Phosphorylation of I-κB is followed by ubiquitination and its subsequent break down. As a result NF-κB becomes activated and can translocate to the nucleus where it activates the transcription of DNA leading to pro-inflammatory mediators (van de Berg et al., 2001). This attracts and activates neutrophils and macrophages that enhance the generation of reactive oxygen species (Fig. 5). Thus, the oxygen radicals primarily formed, function as a primer for the inflammation through NF-κB, whereby oxidative stress is amplified (Hazewindus et al., 2012).

The vicious circle of oxidative stress and inflammation. It shows that the adaptation itself can result in a run-away physiology. Non-linearity in the pathophysiological response seems inevitable, resetting the ‘health state’.
The process described here cannot be represented in a linear fashion, as we are dealing with systems crosstalking, whereby oxidative stress is propagated.
LINEARITY AS MISPLACED CONCRETENESS — SOME CONCLUSIONS
In this short overview, we have made it quite clear that linearity is hardly a descriptive reality in toxicology and physiology at all. Nevertheless, it functions as a prespective reduction of both. It thus seems that we have our own Golden Ratio that we regard erroneous in those examples we have given at the beginning of this paper. We seemingly cannot do without prescriptive structures, despite the severe limiations those engender subsequently, both theoretically and experimentally.
Therefore, linear approaches may easily generate the reification fallacy. Abstractions are very useful-understanding certain physiological processes as linear is an example of abstraction- and are of themselves harmless when we keep in mind that we are abstracting. However, we run into severe problems when we think of abstractions as if they were actual realities themselves, thereby ‘reifying’ (objectifying) them. Worse, and this we have seen in policies based on linearity (e.g. the European REACH policy), when we think of the abstractions as somehow more real than the concrete realities from which they have been abstracted, when we find ourselves in a real pickle.

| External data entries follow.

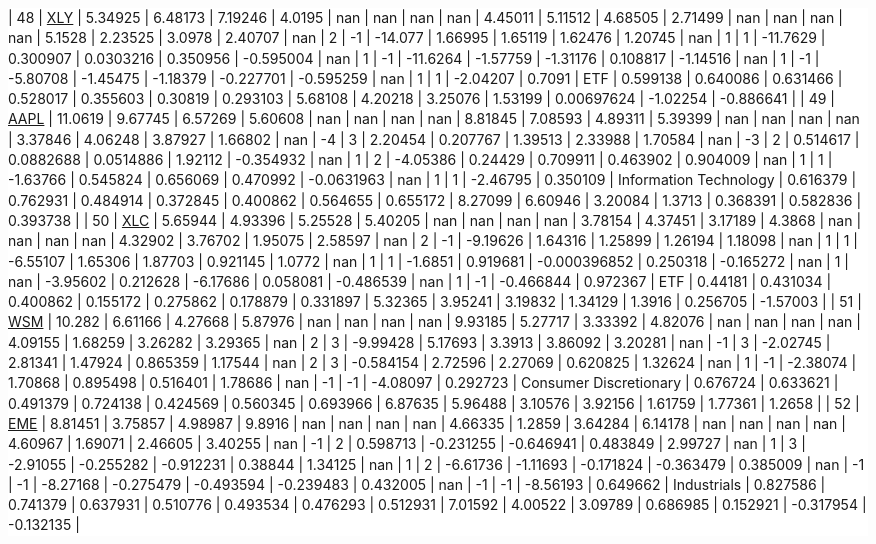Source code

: |  48 | [XLY](https://finance.yahoo.com/quote/XLY/financials)     |   5.34925   |   6.48173   |  7.19246     |   4.0195    |          nan |         nan |         nan |         nan |   4.45011   |   5.11512   |  4.68505   |   2.71499   |          nan |         nan |         nan |         nan |   5.1528    |  2.23525    |  3.0978     |  2.40707    |          nan |           2 |          -1 | -14.077     |  1.66995     |   1.65119   |  1.62476   |   1.20745   |          nan |           1 |           1 | -11.7629    |  0.300907   |  0.0303216  |  0.350956    | -0.595004   |          nan |           1 |          -1 | -11.6264    |  -1.57759     | -1.31176     |  0.108817   | -1.14516    |         nan |          1 |         -1 |  -5.80708  | -1.45475   | -1.18379    | -0.227701   | -0.595259    |         nan |          1 |          1 |  -2.04207    | 0.7091     | ETF                    | 0.599138  | 0.640086  | 0.631466  | 0.528017  | 0.355603  | 0.30819   | 0.293103 |  5.68108    |  4.20218   |  3.25076   |  1.53199    |  0.00697624 | -1.02254   | -0.886641   |
|  49 | [AAPL](https://finance.yahoo.com/quote/AAPL/financials)   |  11.0619    |   9.67745   |  6.57269     |   5.60608   |          nan |         nan |         nan |         nan |   8.81845   |   7.08593   |  4.89311   |   5.39399   |          nan |         nan |         nan |         nan |   3.37846   |  4.06248    |  3.87927    |  1.66802    |          nan |          -4 |           3 |   2.20454   |  0.207767    |   1.39513   |  2.33988   |   1.70584   |          nan |          -3 |           2 |   0.514617  |  0.0882688  |  0.0514886  |  1.92112     | -0.354932   |          nan |           1 |           2 |  -4.05386   |   0.24429     |  0.709911    |  0.463902   |  0.904009   |         nan |          1 |          1 |  -1.63766  |  0.545824  |  0.656069   |  0.470992   | -0.0631963   |         nan |          1 |          1 |  -2.46795    | 0.350109   | Information Technology | 0.616379  | 0.762931  | 0.484914  | 0.372845  | 0.400862  | 0.564655  | 0.655172 |  8.27099    |  6.60946   |  3.20084   |  1.3713     |  0.368391   |  0.582836  |  0.393738   |
|  50 | [XLC](https://finance.yahoo.com/quote/XLC/financials)     |   5.65944   |   4.93396   |  5.25528     |   5.40205   |          nan |         nan |         nan |         nan |   3.78154   |   4.37451   |  3.17189   |   4.3868    |          nan |         nan |         nan |         nan |   4.32902   |  3.76702    |  1.95075    |  2.58597    |          nan |           2 |          -1 |  -9.19626   |  1.64316     |   1.25899   |  1.26194   |   1.18098   |          nan |           1 |           1 |  -6.55107   |  1.65306    |  1.87703    |  0.921145    |  1.0772     |          nan |           1 |           1 |  -1.6851    |   0.919681    | -0.000396852 |  0.250318   | -0.165272   |         nan |          1 |        nan |  -3.95602  |  0.212628  | -6.17686    |  0.058081   | -0.486539    |         nan |          1 |         -1 |  -0.466844   | 0.972367   | ETF                    | 0.44181   | 0.431034  | 0.400862  | 0.155172  | 0.275862  | 0.178879  | 0.331897 |  5.32365    |  3.95241   |  3.19832   |  1.34129    |  1.3916     |  0.256705  | -1.57003    |
|  51 | [WSM](https://finance.yahoo.com/quote/WSM/financials)     |  10.282     |   6.61166   |  4.27668     |   5.87976   |          nan |         nan |         nan |         nan |   9.93185   |   5.27717   |  3.33392   |   4.82076   |          nan |         nan |         nan |         nan |   4.09155   |  1.68259    |  3.26282    |  3.29365    |          nan |           2 |           3 |  -9.99428   |  5.17693     |   3.3913    |  3.86092   |   3.20281   |          nan |          -1 |           3 |  -2.02745   |  2.81341    |  1.47924    |  0.865359    |  1.17544    |          nan |           2 |           3 |  -0.584154  |   2.72596     |  2.27069     |  0.620825   |  1.32624    |         nan |          1 |         -1 |  -2.38074  |  1.70868   |  0.895498   |  0.516401   |  1.78686     |         nan |         -1 |         -1 |  -4.08097    | 0.292723   | Consumer Discretionary | 0.676724  | 0.633621  | 0.491379  | 0.724138  | 0.424569  | 0.560345  | 0.693966 |  6.87635    |  5.96488   |  3.10576   |  3.92156    |  1.61759    |  1.77361   |  1.2658     |
|  52 | [EME](https://finance.yahoo.com/quote/EME/financials)     |   8.81451   |   3.75857   |  4.98987     |   9.8916    |          nan |         nan |         nan |         nan |   4.66335   |   1.2859    |  3.64284   |   6.14178   |          nan |         nan |         nan |         nan |   4.60967   |  1.69071    |  2.46605    |  3.40255    |          nan |          -1 |           2 |   0.598713  | -0.231255    |  -0.646941  |  0.483849  |   2.99727   |          nan |           1 |           3 |  -2.91055   | -0.255282   | -0.912231   |  0.38844     |  1.34125    |          nan |           1 |           2 |  -6.61736   |  -1.11693     | -0.171824    | -0.363479   |  0.385009   |         nan |         -1 |         -1 |  -8.27168  | -0.275479  | -0.493594   | -0.239483   |  0.432005    |         nan |         -1 |         -1 |  -8.56193    | 0.649662   | Industrials            | 0.827586  | 0.741379  | 0.637931  | 0.510776  | 0.493534  | 0.476293  | 0.512931 |  7.01592    |  4.00522   |  3.09789   |  0.686985   |  0.152921   | -0.317954  | -0.132135   |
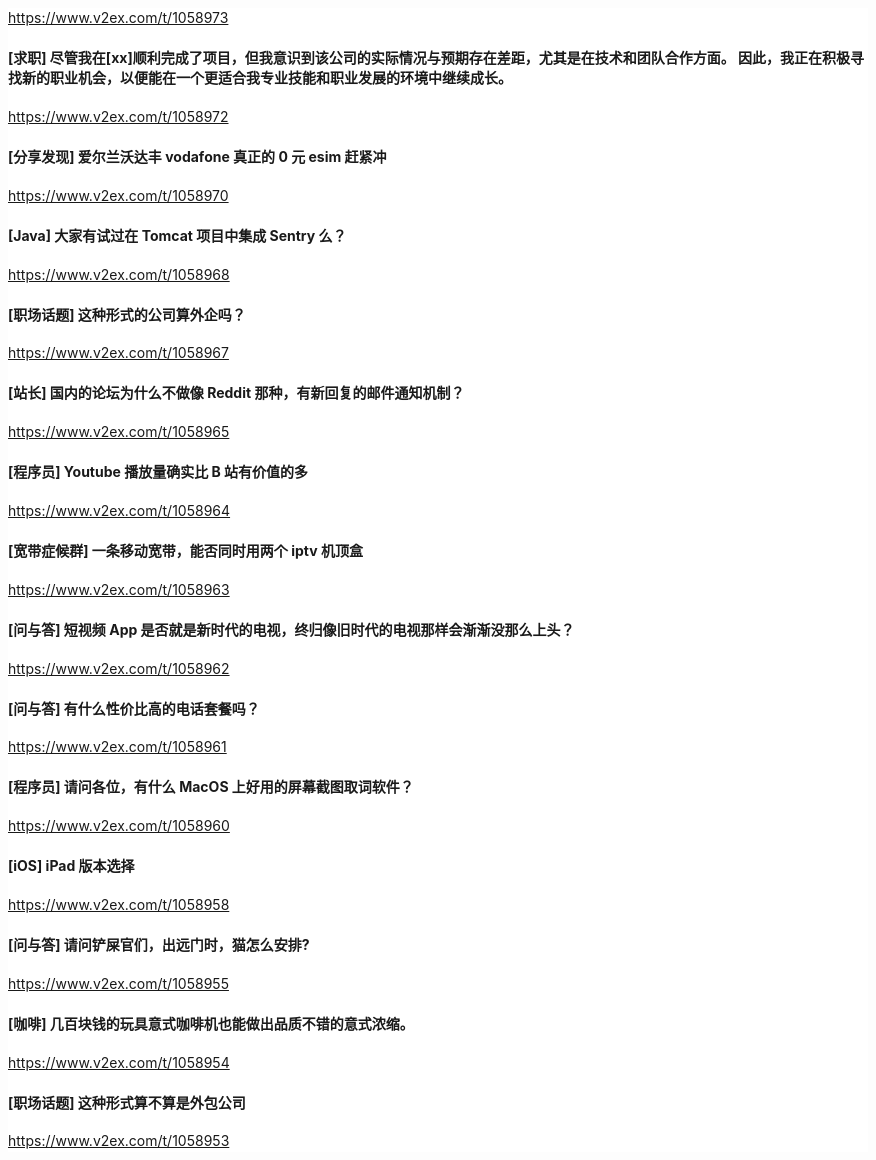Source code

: <span style="color: blue!80!green"><https://www.v2ex.com/t/1058973></span>

#### \[求职\] 尽管我在\[xx\]顺利完成了项目，但我意识到该公司的实际情况与预期存在差距，尤其是在技术和团队合作方面。 因此，我正在积极寻找新的职业机会，以便能在一个更适合我专业技能和职业发展的环境中继续成长。

<span style="color: blue!80!green"><https://www.v2ex.com/t/1058972></span>

#### \[分享发现\] 爱尔兰沃达丰 vodafone 真正的 0 元 esim 赶紧冲

<span style="color: blue!80!green"><https://www.v2ex.com/t/1058970></span>

#### \[Java\] 大家有试过在 Tomcat 项目中集成 Sentry 么？

<span style="color: blue!80!green"><https://www.v2ex.com/t/1058968></span>

#### \[职场话题\] 这种形式的公司算外企吗？

<span style="color: blue!80!green"><https://www.v2ex.com/t/1058967></span>

#### \[站长\] 国内的论坛为什么不做像 Reddit 那种，有新回复的邮件通知机制？

<span style="color: blue!80!green"><https://www.v2ex.com/t/1058965></span>

#### \[程序员\] Youtube 播放量确实比 B 站有价值的多

<span style="color: blue!80!green"><https://www.v2ex.com/t/1058964></span>

#### \[宽带症候群\] 一条移动宽带，能否同时用两个 iptv 机顶盒

<span style="color: blue!80!green"><https://www.v2ex.com/t/1058963></span>

#### \[问与答\] 短视频 App 是否就是新时代的电视，终归像旧时代的电视那样会渐渐没那么上头？

<span style="color: blue!80!green"><https://www.v2ex.com/t/1058962></span>

#### \[问与答\] 有什么性价比高的电话套餐吗？

<span style="color: blue!80!green"><https://www.v2ex.com/t/1058961></span>

#### \[程序员\] 请问各位，有什么 MacOS 上好用的屏幕截图取词软件？

<span style="color: blue!80!green"><https://www.v2ex.com/t/1058960></span>

#### \[iOS\] iPad 版本选择

<span style="color: blue!80!green"><https://www.v2ex.com/t/1058958></span>

#### \[问与答\] 请问铲屎官们，出远门时，猫怎么安排?

<span style="color: blue!80!green"><https://www.v2ex.com/t/1058955></span>

#### \[咖啡\] 几百块钱的玩具意式咖啡机也能做出品质不错的意式浓缩。

<span style="color: blue!80!green"><https://www.v2ex.com/t/1058954></span>

#### \[职场话题\] 这种形式算不算是外包公司

<span style="color: blue!80!green"><https://www.v2ex.com/t/1058953></span>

Alternatives may not be easy to find. This conclusion is more than just finding the right one-size-fits-all dose-response curve. It refers to the complexity of biological systems and the inevitability of discovering new pathways that may open different venues of research and understanding. This latter remark seems gratuituous, but nevertheless underlines the fact that the more interlinking pathways we wil find, the more absurd linearity will seem.
And obviously, there is a more thoroughgoing outlook within toxicology and pharmacology, which attempts to incorporate the complexity we could only touch on here concisely. The very raison d'être of this Journal is to explore that outlook, and the biphasic character thereof seems to gather momentum. What remains for now can only be described insipidly as awareness: even if adaptation might result into damage, the damage itself will give rise to further adaptation, which makes linearity by default moot. That is the essentiality of life.